No solo mirar, no solo tocar, mirarse tocar, que los ojos confirmen la mano, que la mano confirme los ojos, que la cámara confirme que ese momento fue real.
Filmar para ver de otra manera, para estar seguro de ver, de haber visto, y no basta con haber filmado, no, hace falta otra cosa, la forma, la idea del plano, el retrovisor, el fuego, pasar tras la planta, alejarse, las fotos de la presencia y de la ausencia, la locura de saltar por encima.

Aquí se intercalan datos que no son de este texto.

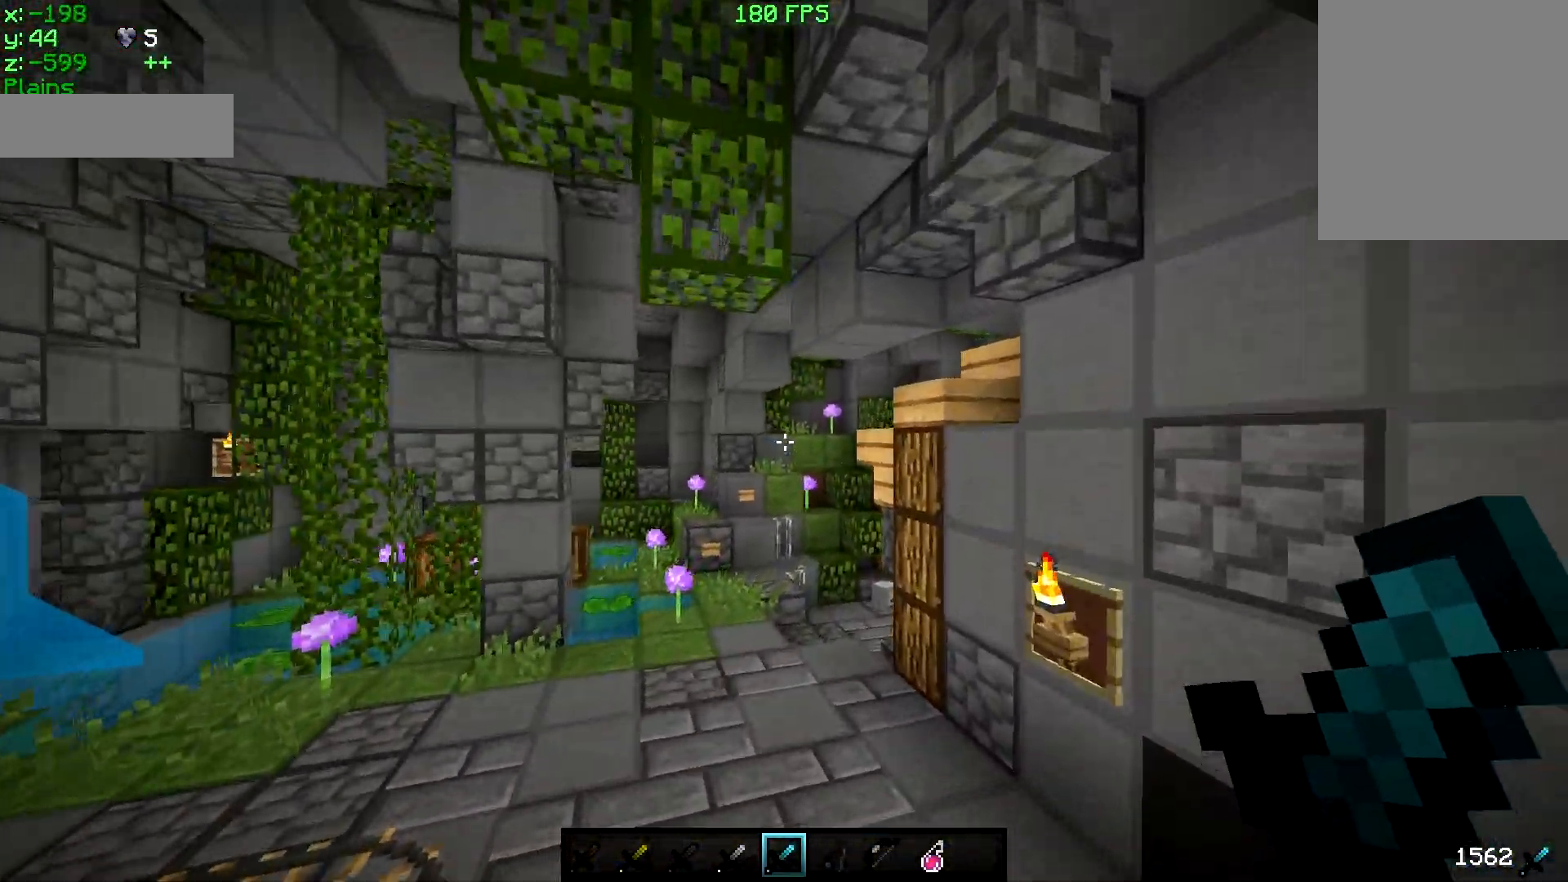
{"keys": ["w"], "mouse": [], "events": []}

No basta con haber visto, con haber filmado, no basta con eso para estar seguro de que aquello, aquel instante, aquella mirada, aquel amor, fue real, hay que volver a ello, hay que montar, un plano aquí, otro allí, no todas las fotos duran lo mismo, hay ritmos, un árbol que quizás nunca estuvo allí, entre la abuela que muestra el cielo y la abuela que vuelve a mostrar el cielo, y está el sonido, el contestador, estar seguro de haber sido llamada, de haber sido buscada, y esa mano que golpea la tierra en las macetas, que la mano vuelva a vivir en el sonido de mentira, tap, tap...

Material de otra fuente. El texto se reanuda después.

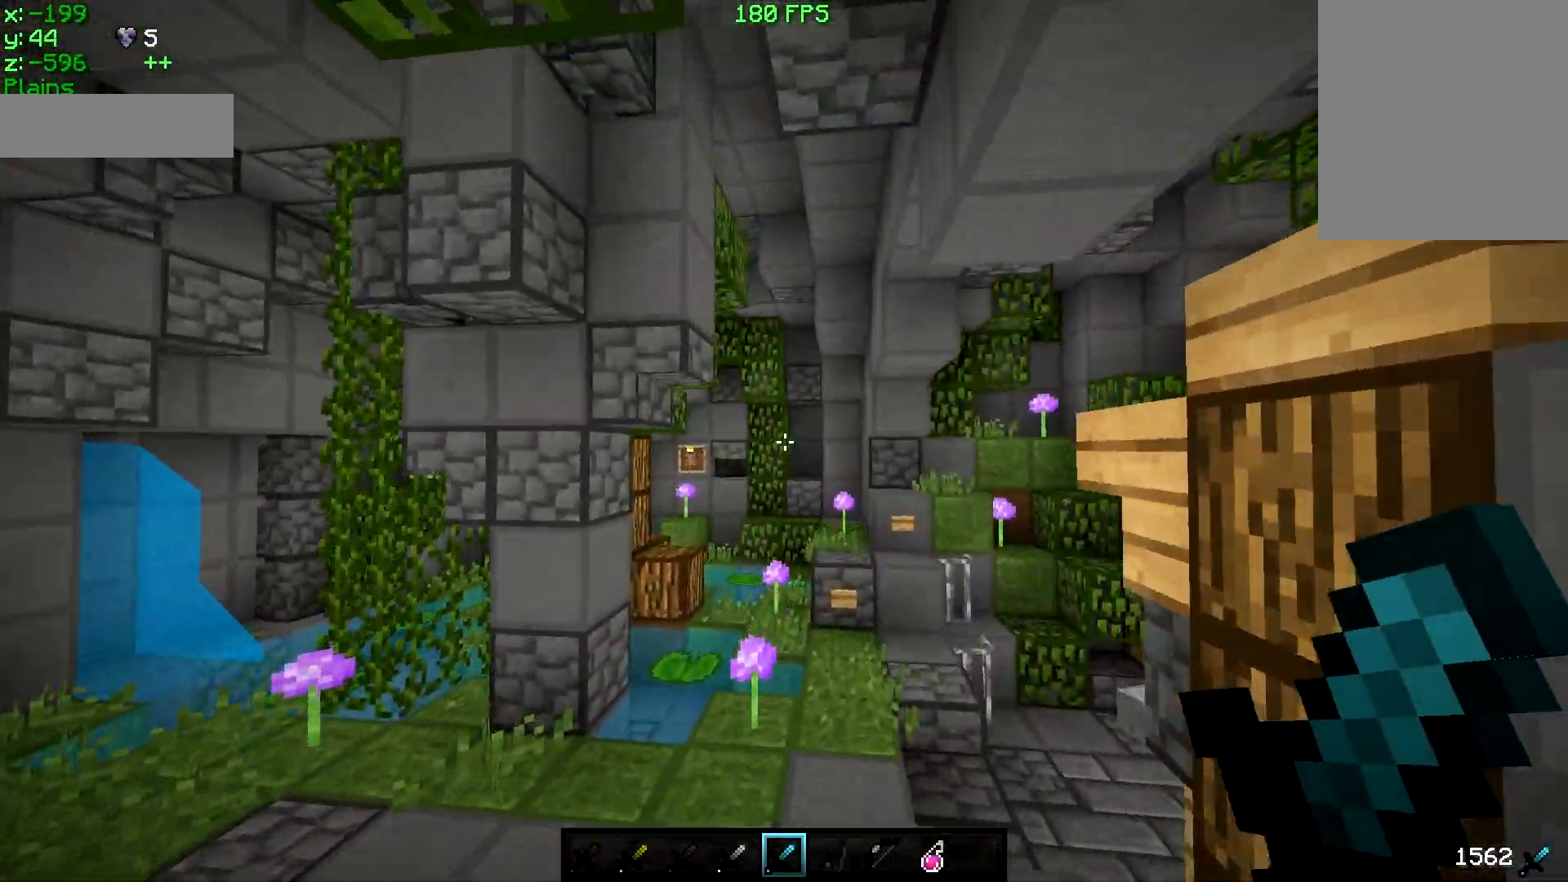
{"keys": ["w"], "mouse": [], "events": []}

Jo, Naomi Kawase, era un cosa muy fuerte ¿no? una cosa diferente, como muy desnuda, muy íntima, alguien que necesitaba el cine desesperadamente, para estar segura de que existía, para estar segura de que tocaba, veía, amaba, vivía, y ver sus películas era también una cosa muy rara que daba ganas de tocar y de mirar, de tocar mirando, de preguntarle a los ojos si lo que las manos tocaban era real, de preguntarle a las manos si lo que los ojos veían era real, de preguntarle a lo tocado y a lo visto si las manos y los ojos que tocaban eran, también ellos, reales. Y tanta duda, claro, no podía durar.